Adiante, no seu diário, Monserrate dá-nos conta da posição geográfica de Surate, nas margens do rio Tapti, cuja foz distava seis milhas da cidade; e ainda da bem fortificada cidadela vigiada por “uma guarnição de duzentos arqueiros montados”. Adornava a cidade um belo lago, o mais belo “de todos os lagos que podem ser vistos na Índia”, rodeado em todo o perímetro por vistosos degraus de mármore e com uma torre finamente construída ao centro, à qual se acedia de barco. Garante o sacerdote que os cidadãos iam lá para se divertir, mas também para dignificar o túmulo de um tal Qhoja Sopharis, “frequentemente mencionado pelos nossos escritores pela sua traição e mau carácter”. Tratava-se de uma estrutura extraordinária, decorada de forma elaborada e cara, junto a uma outra na qual as mulheres depositavam coroas e guirlandas e que assinalava o local de repouso eterno de “um renegado etíope e inimigo do Cristianismo”, líder das tropas de Qhoja Sopharis. O povo reverenciava-o como santo, unicamente, na opinião de Monserrate, porque fora executado por Garcia de Távora, governador de Damão.

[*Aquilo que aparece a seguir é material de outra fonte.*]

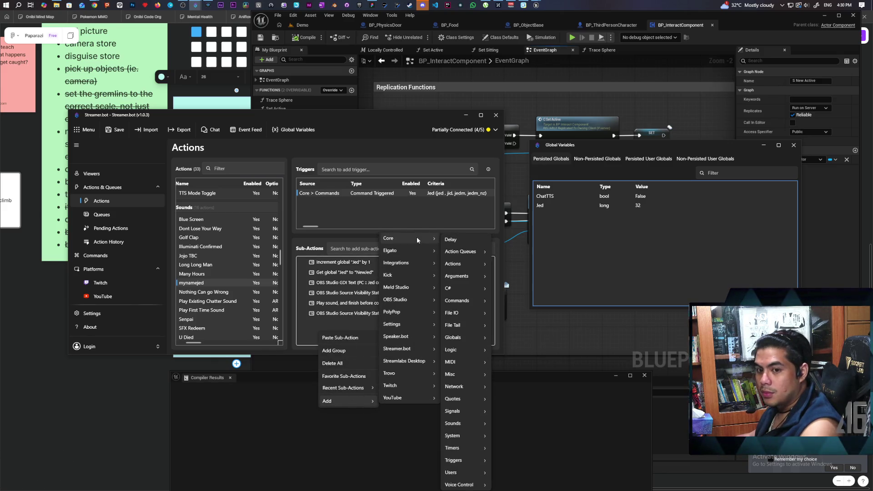
{"action": "left_click", "coordinate": [461, 241]}
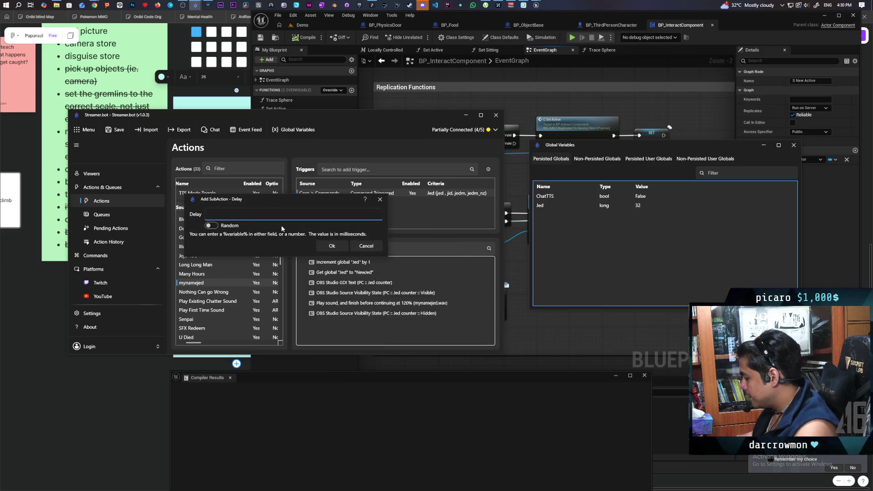
{"action": "type", "text": "500"}
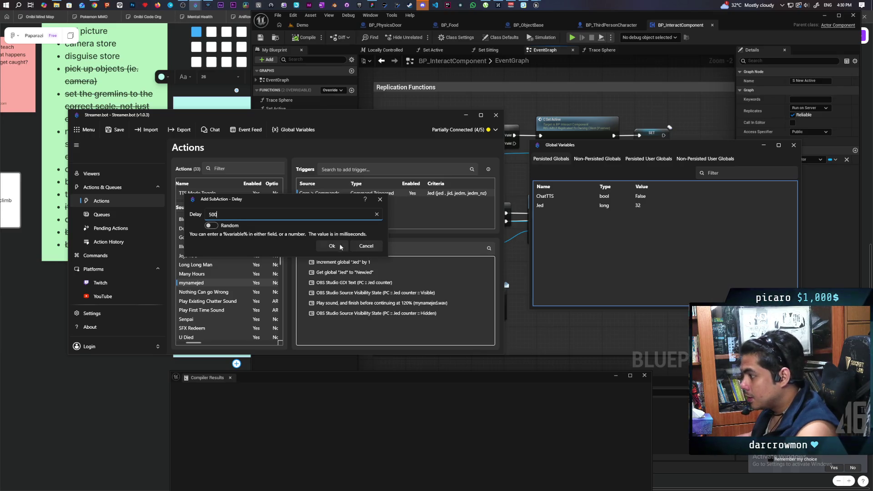
{"action": "left_click", "coordinate": [335, 245]}
{"action": "left_click_drag", "start_coordinate": [331, 311], "coordinate": [330, 309]}
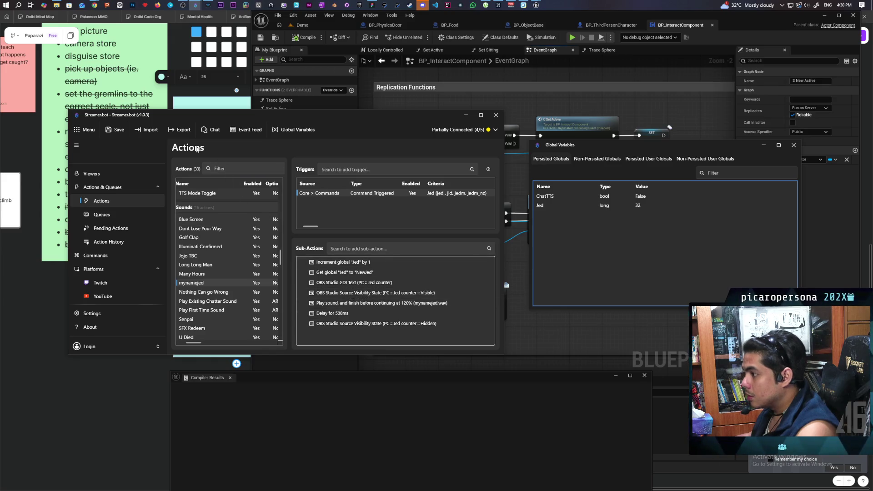
{"action": "left_click", "coordinate": [114, 130]}
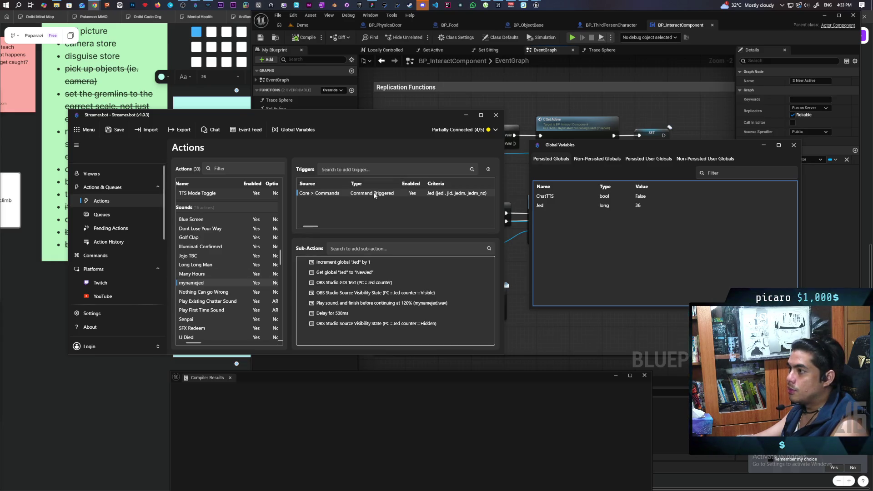
{"action": "mouse_move", "coordinate": [97, 8]}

Comecemos então por identificar Qhoja Sopharis (também conhecido como Safar Aga ou Rumi Khan), segundo alguns, grego; segundo outros, filho de mãe turca e pai cristão, nativo da ilha de Chios. Qhoja Sopharis fora governador de Surate, tendo, aliás, mandado fortalecer a cidadela devido aos frequentes ataques dos portugueses. Pouco depois da morte de Bahadur Shah, sultão do Gujarate, em Diu, em 1538, Qhoja Sopharis rendeu-se aos portugueses e estes, reconhecendo a sua capacidade, trataram-no bem e nele depositaram confiança. Não obstante, ingratidão e deserção seriam a resposta de Qhoja, que pereceria durante o segundo cerco a Diu, em Junho de 1546. Agora que está revelada a personagem, identifique-se o tal “belo lago”. Na verdade, o Gopi Talav, construído por volta de 1510 por Malik Gopi, influente comerciante e governador de Surate durante o período mogol, a quem é atribuído o desenvolvimento da cidade. Vários visitantes europeus, após a notícia de Monserrate, com espanto ao dito lago se referem.

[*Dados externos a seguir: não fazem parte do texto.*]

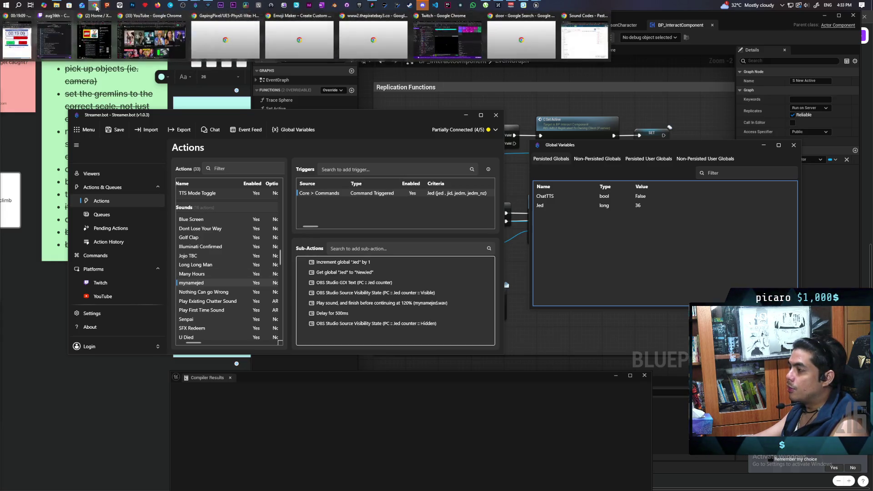
{"action": "left_click", "coordinate": [582, 41]}
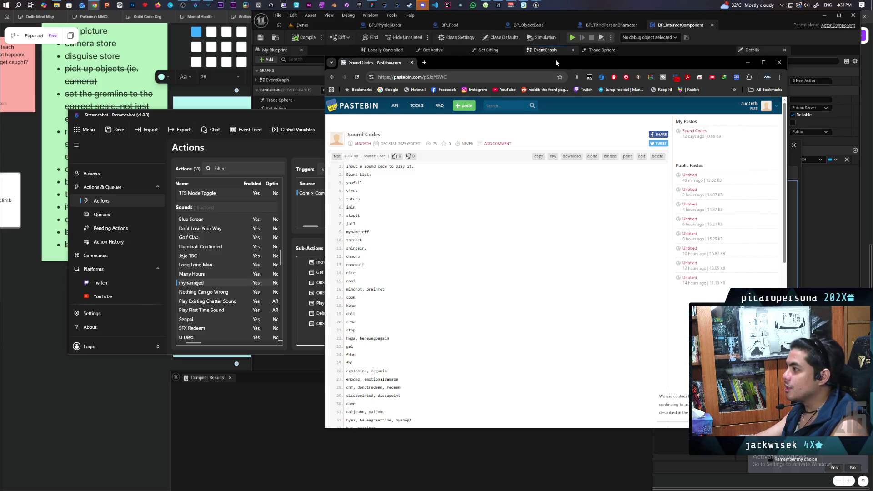
{"action": "left_click_drag", "start_coordinate": [556, 59], "coordinate": [551, 25]}
{"action": "scroll", "coordinate": [432, 213], "scroll_direction": "down", "scroll_amount": 8}
{"action": "scroll", "coordinate": [432, 218], "scroll_direction": "up", "scroll_amount": 4}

Descreve-o em 1628 o britânico Peter Mundy como “o grande tanque de Surate”, e numa obra datada de 1631 o geógrafo holandês Joannes de Laet coloca a possibilidade de ter sido cortado a partir de um só rochedo. Em 1638 é a vez do aventureiro alemão Johan Albrecht de Mandelslo salientar a sua vastidão e a riqueza dos degraus que o cercavam, não esquecendo de aludir à torre no meio do lago designando-a erroneamente de “túmulo do construtor desta estrutura magnífica”.
Entre 1662-1663, ao percorrer a região de Surate, o jesuíta português Manoel Godinho, pouco antes de iniciar a viagem terrestre até Portugal, menciona dois poços fora da cidade “usados para fornecer água potável”, na verdade uma referência às duas cisternas do lago. Também o italiano Pietro della Valle regista o uso desse espaço para reter a água da chuva para fins de consumo. Em 1666, o viajante francês Jean de Thévenot chama a atenção para a necessidade de urgente restauro, alerta ignorado pois em 1674 o lago estava seco e em 1717 não passava de uma ruína. Hoje, já sem as muito gabadas lajes de mármore e a torre central, e depois de recentes obras de reabilitação e melhoramentos que lhe acrescentaram luzes e repuxos, o Gopi Talav não passa de local de recreio e nada resta nele que evoque o seu longo historial. Dir-se-á um tanque construído há umas décadas apenas.